Howard, kendini tekrar kanıtlaması için bu sezonun son şansı olduğunu kabul etmiyor ama olabilecek en iyi şansı olduğunu biliyor. Howard’la Orlando’dan geldiği Los Angeles’tan tanıyan Clifford artık koçu. Superman’e fısıldayan adam o dönem bir yardımcı antrenördü. Konuştuklarında, Howard elinde olmadan Walker ve Jameer Nelson’u, Nic Batum ve Hidayet Türkoğlu’nu, Marvin Williams ve Rashard Lewis’i, Michael Kidd-Gilchrist ve Mickaël Piétrus’u karşılaştırıyordu. Magic’e geri dönebilmek için çok çabalıyor. Her gittiği yerde, hayranları sürekli “İstediğin her şey vardı, neden Orlando’yu bıraktın? ” diye soruyorlar. Howard, hâlâ bu soruya iyi bir yanıt arıyor.
Clifford, “Eskisinden çok farklı olmasına da gerek yok.” diyor. Antrenör, basketboldaki evrimin ve Howard’ın bunlara ayak uydurmak için yaptığı çalışmaların oldukça farkında. Eğer Clifford Buckhead’e gitmiş olsaydı, Howard’ın 2007’den kalma ilk üçlük atışının fotoğrafını görürdü; gurur ve motivasyon kaynağıydı (kariyerindeki 56 denemenin beşini başarabilmişti ve bu fotoğraf onlardan biriydi.) Fakat Clifford pivotunun 9 metreden şut atmasını beklemiyor. Van Gundy gibi, o da Howard’ın rotasyonu zorlayacak ve savunmayı karıştıracak güçlü postlar ve hızlı rolllar yapabileceğine inanıyor. Howard, “Panyanın tepesine kadar uzanamam ama tam altına uzanabilirim.” diyerek kendini övüyor. “Kaybettiğim ve benden alınan her şeyi geri almak istiyorum.”
Hornets‘ın en yaşlı oyuncusunun geniş omuzlarını bile yıldıracak bir yükü taşıyıp taşıyamayacağını kim bilir? Norcoss’taki seanstan sonra, Howard, üstü açık Rolls-Royce’a binip Peachtree Industrial Boulevard’ta ilerlerken, bir Cadillac Howard’ı trafikte yakalamaya çalışıyor. Şoförün tek istediği kısa bir zaman önce NBA’deki en havalı oyuncuya bakıp geçmek.

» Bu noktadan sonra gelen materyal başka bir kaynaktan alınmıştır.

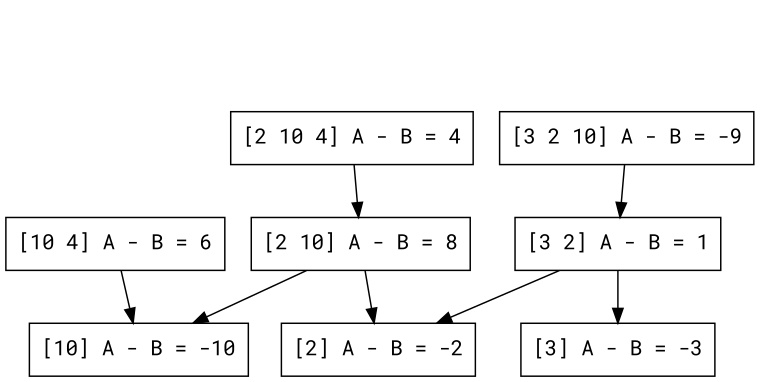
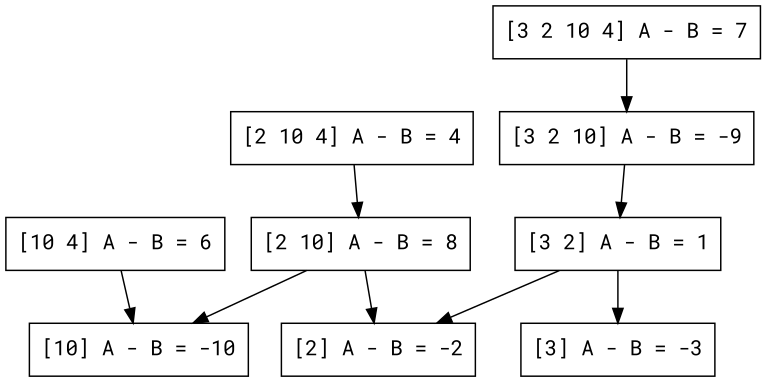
  digraph {
    fontname="Roboto Mono"
    node [fontname="Roboto Mono" shape=box]
    edge [fontname="Roboto Mono"]
    n1 [label="[3] A - B = -3"]
    n2 [label="[2] A - B = -2"]
    n3 [label="[10] A - B = -10"]
    n4 [label="[3 2] A - B = 1"]
    n5 [label="[2 10] A - B = 8"]
    n6 [label="[10 4] A - B = 6"]
    n7 [label="[3 2 10] A - B = -9"]
    n8 [label="[2 10 4] A - B = 4"]
+   n9 [label="[3 2 10 4] A - B = 7"]
    n4 -> n1
    n4 -> n2
    n5 -> n2
    n5 -> n3
    n6 -> n3
    n7 -> n4
    n8 -> n5
+   n9 -> n7
  }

Birkaç cadde sonra güneş gözden kayboluyor ve gökyüzü kül rengi bulutlarla kaplıyor ve Howard da kenara çekip arabasının üstünü kapatıyor. Korunaklı evine girdikten sonra yarı karanlık pencerelerinin arkasında gizleniyor, rahatça kendi yetiştirdiği sebzelerden yaptığı yemeği yiyor, yılanlarını besliyor, dua ediyor ya da pinball oynuyor.
Artık 20 sayı, 14 ribaunt ortalama, All-Star oyları ve sponsorluk anlaşmaları için dua etmiyor Superman. Gerçek ihtiyaçları için Tanrı’ya ellerini açıyor: “Özgüven ve huzur.”